There’s the unsettling feeling of my shirt attempting to stick to the door when I stand, and I reach around to tug it completely loose, chuckling. “Well, it is raining outside and it’s not like you gave me much of a chance to warn you.”
“Hmm, no. Guess this is my fault.” Shrugging, Saeran reaches down and pulls his T-shirt over his head and tosses it on the floor. The look he gives me is entirely too amused when he notices my face heating up as he slides his thumbs into the waistband of his pj pants. “What? If I remember right, best way to prevent hypothermia is to strip the wet clothes and cuddle, yeah?” Tugging them down, he snickers at my nod. God, he’s hot. And standing in front of me in nothing but boxers.
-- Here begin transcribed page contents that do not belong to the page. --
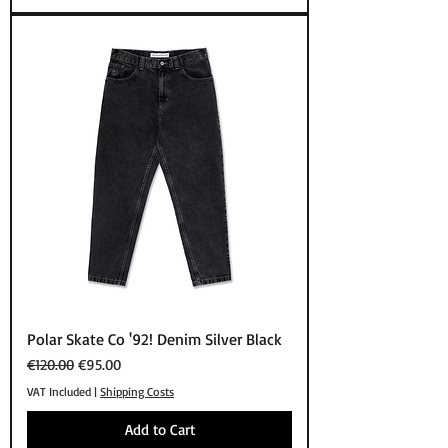
Polar Skate Co '92! Denim Silver Black
Regular Price
Sale Price
€120.00
€95.00
VAT Included
|
Shipping Costs
Add to Cart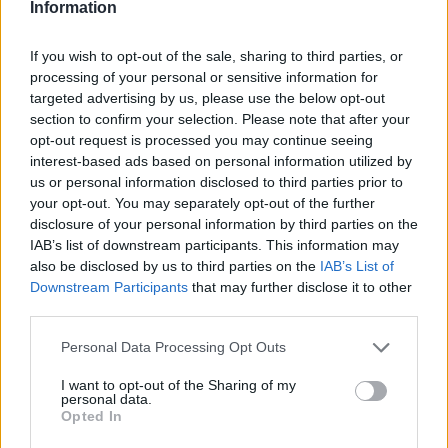
Information
If you wish to opt-out of the sale, sharing to third parties, or
processing of your personal or sensitive information for
targeted advertising by us, please use the below opt-out
section to confirm your selection. Please note that after your
opt-out request is processed you may continue seeing
interest-based ads based on personal information utilized by
us or personal information disclosed to third parties prior to
your opt-out. You may separately opt-out of the further
disclosure of your personal information by third parties on the
IAB’s list of downstream participants. This information may
also be disclosed by us to third parties on the
IAB’s List of
Downstream Participants
that may further disclose it to other
third parties.
Personal Data Processing Opt Outs
I want to opt-out of the Sharing of my
personal data.
Opted In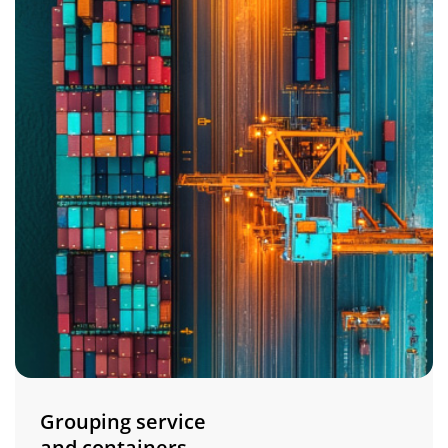
Grouping service
and containers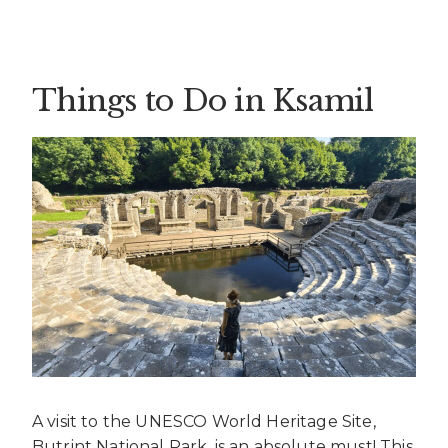
Things to Do in Ksamil
A visit to the UNESCO World Heritage Site,
Butrint National Park, is an absolute must! This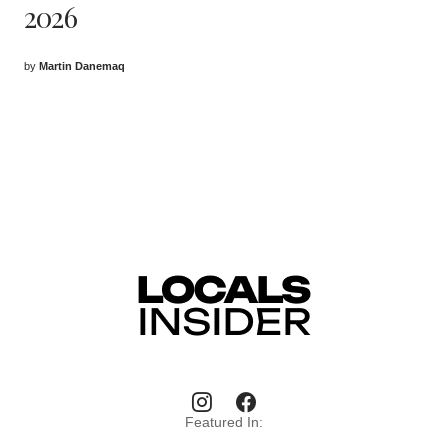
2026
by
Martin Danemaq
Featured In: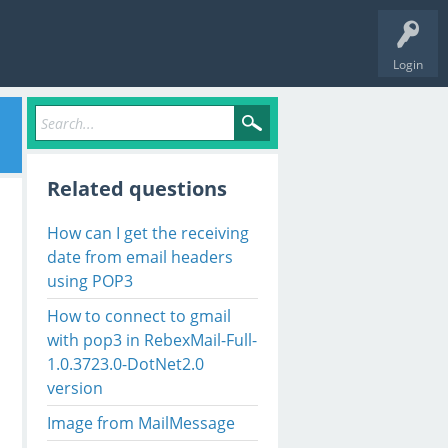
Login
Related questions
How can I get the receiving
date from email headers
using POP3
How to connect to gmail
with pop3 in RebexMail-Full-
1.0.3723.0-DotNet2.0
version
Image from MailMessage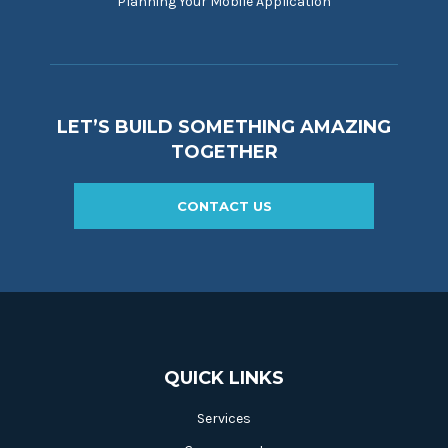
Planning Your Mobile Application
LET’S BUILD SOMETHING AMAZING
TOGETHER
CONTACT US
QUICK LINKS
Services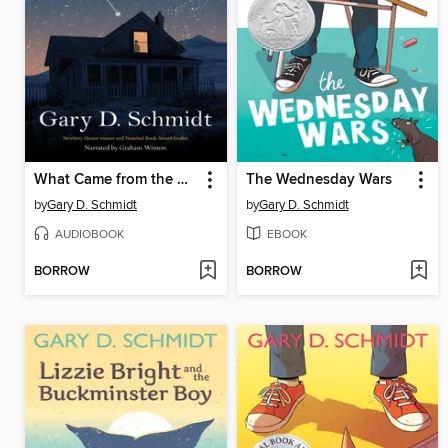
What Came from the Stars
The Wednesday Wars
by
Gary D. Schmidt
by
Gary D. Schmidt
AUDIOBOOK
EBOOK
BORROW
BORROW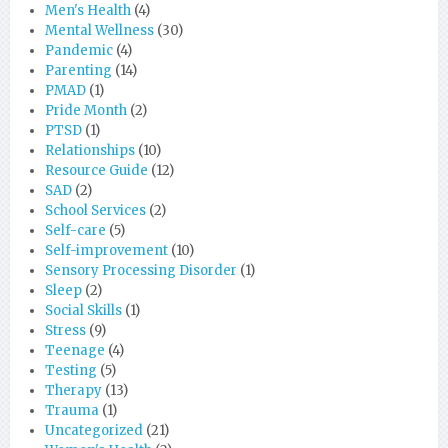
Men's Health
(4)
Mental Wellness
(30)
Pandemic
(4)
Parenting
(14)
PMAD
(1)
Pride Month
(2)
PTSD
(1)
Relationships
(10)
Resource Guide
(12)
SAD
(2)
School Services
(2)
Self-care
(5)
Self-improvement
(10)
Sensory Processing Disorder
(1)
Sleep
(2)
Social Skills
(1)
Stress
(9)
Teenage
(4)
Testing
(5)
Therapy
(13)
Trauma
(1)
Uncategorized
(21)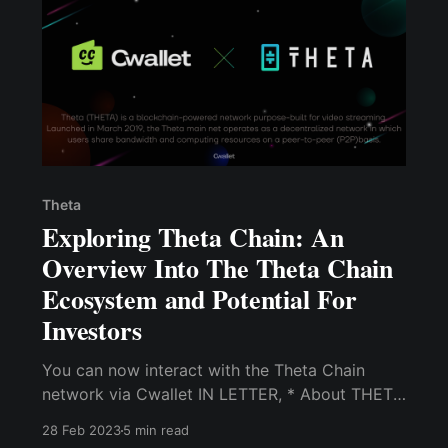
Theta
Exploring Theta Chain: An
Overview Into The Theta Chain
Ecosystem and Potential For
Investors
You can now interact with the Theta Chain
network via Cwallet IN LETTER, * About THETA
network * THETA Token Details * Cwallet
28 Feb 2023
5 min read
features you can use with THETA: Receive,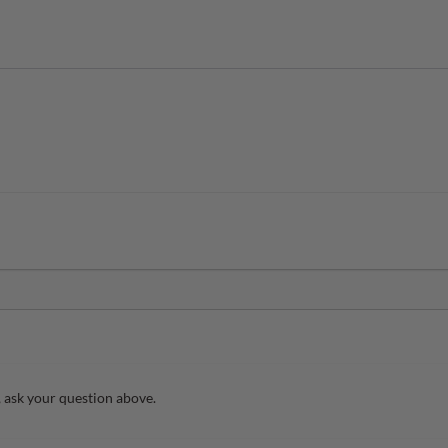
 ask your question above.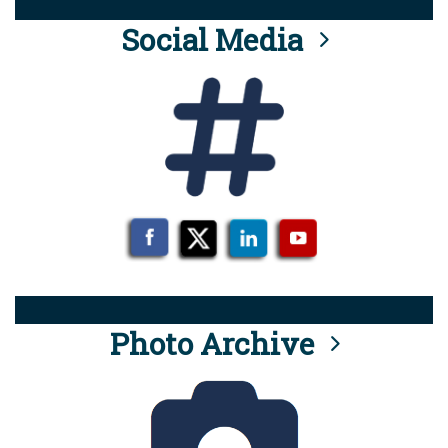
Social Media
Photo Archive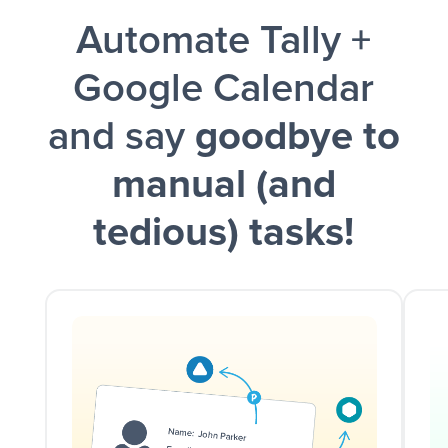
Automate Tally +
and a notification is sent via Slack.
Google Calendar
and say
goodbye to
manual (and
tedious) tasks!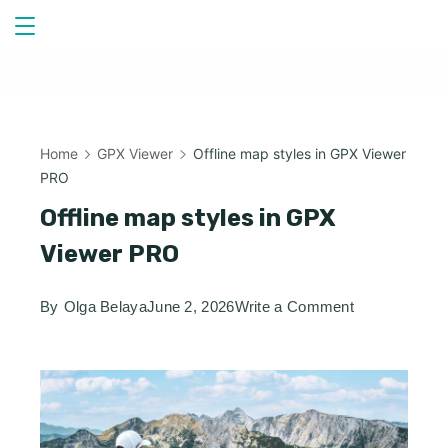
Skip
to
content
Home
GPX Viewer
Offline map styles in GPX Viewer
PRO
Offline map styles in GPX
Viewer PRO
on
By
Olga Belaya
June 2, 2026
Write a Comment
Offline
map
styles
in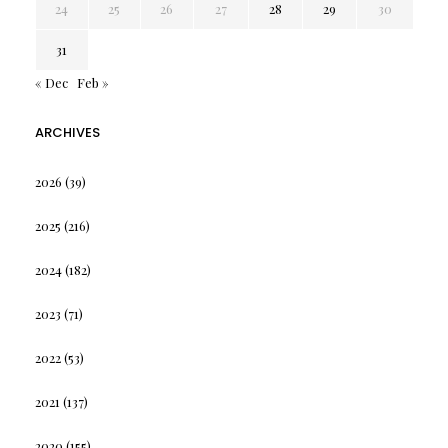
24
25
26
27
28
29
30
31
« Dec
Feb »
ARCHIVES
2026
(39)
2025
(216)
2024
(182)
2023
(71)
2022
(53)
2021
(137)
2020
(155)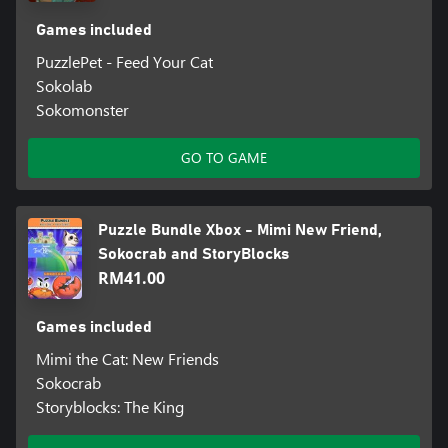
Games included
PuzzlePet - Feed Your Cat
Sokolab
Sokomonster
GO TO GAME
Puzzle Bundle Xbox - Mimi New Friend,
Sokocrab and StoryBlocks
RM41.00
Games included
Mimi the Cat: New Friends
Sokocrab
Storyblocks: The King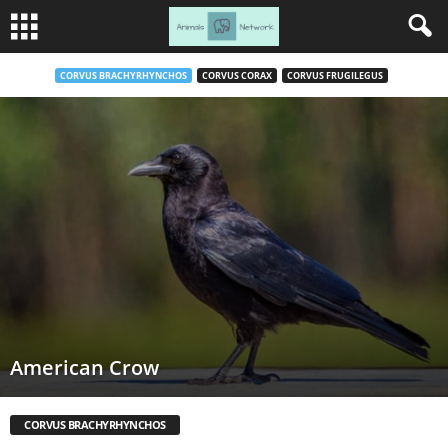
CORVUS BRACHYRHYNCHOS
CORVUS CORAX
CORVUS FRUGILEGUS
American Crow
CORVUS BRACHYRHYNCHOS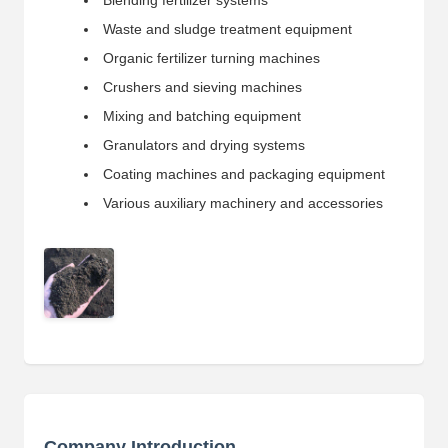
Blending fertilizer systems
Waste and sludge treatment equipment
Organic fertilizer turning machines
Crushers and sieving machines
Mixing and batching equipment
Granulators and drying systems
Coating machines and packaging equipment
Various auxiliary machinery and accessories
Company Introduction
“Your turn,” he whispers, stepping closer and beginning to lift up my shirt. Raising my arms, I can feel the rapid thumping of my heart in disbelief and excitement. Next he’s fiddling with the button on my jeans, dropping wet kisses to my stomach. “It’s okay, cutie. Just cuddling to warm you up tonight, I promise.” A glint of mischief appears in his eyes as he pushing them down, kisses dropping down to just above the top of my boxers. “No guarantees about tomorrow, though…”
Tomorrow. Tomorrow that I will spend with Saeran. And the day after that. Cuddling under blankets, watching movies, playing games, whatever.
It’s real. After all this time, after everything that’s happened…
“Are you my boyfriend now?” God, why!? Horrified, I clamp a hand over my mouth but all he does is look up at me in surprise from where he’s kneeled, untying my shoes. “S-sorry. Never mind. That was dumb.”
A low laugh rumbles through him as he finishes the last shoe, pulling it off and setting it to the side with my socks and jeans. Then he stands, the soft touch of his hand guiding me in close. “If that’s what you want me to be, then yes.”
I’m not sure a kiss has ever tasted so sweet.